### THE TASK
State the number of lines in the following data that contain the string "Increase", and nothing else.

:: STUDY MATERIAL

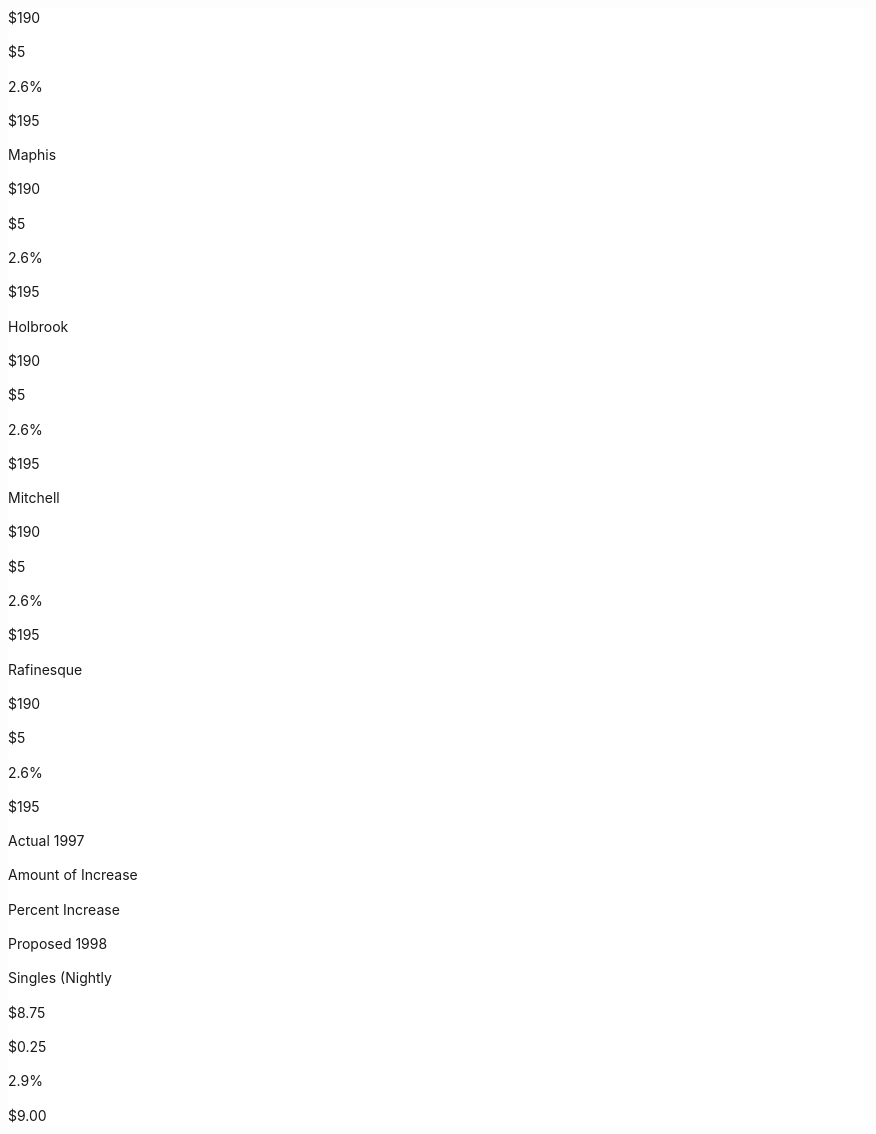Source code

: $190

$5

2.6%

$195

Maphis

$190

$5

2.6%

$195

Holbrook

$190

$5

2.6%

$195

Mitchell

$190

$5

2.6%

$195

Rafinesque

$190

$5

2.6%

$195

Actual 1997

Amount of Increase

Percent Increase

Proposed 1998

Singles (Nightly

$8.75

$0.25

2.9%

$9.00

::::

### SOLVED EXERCISE
2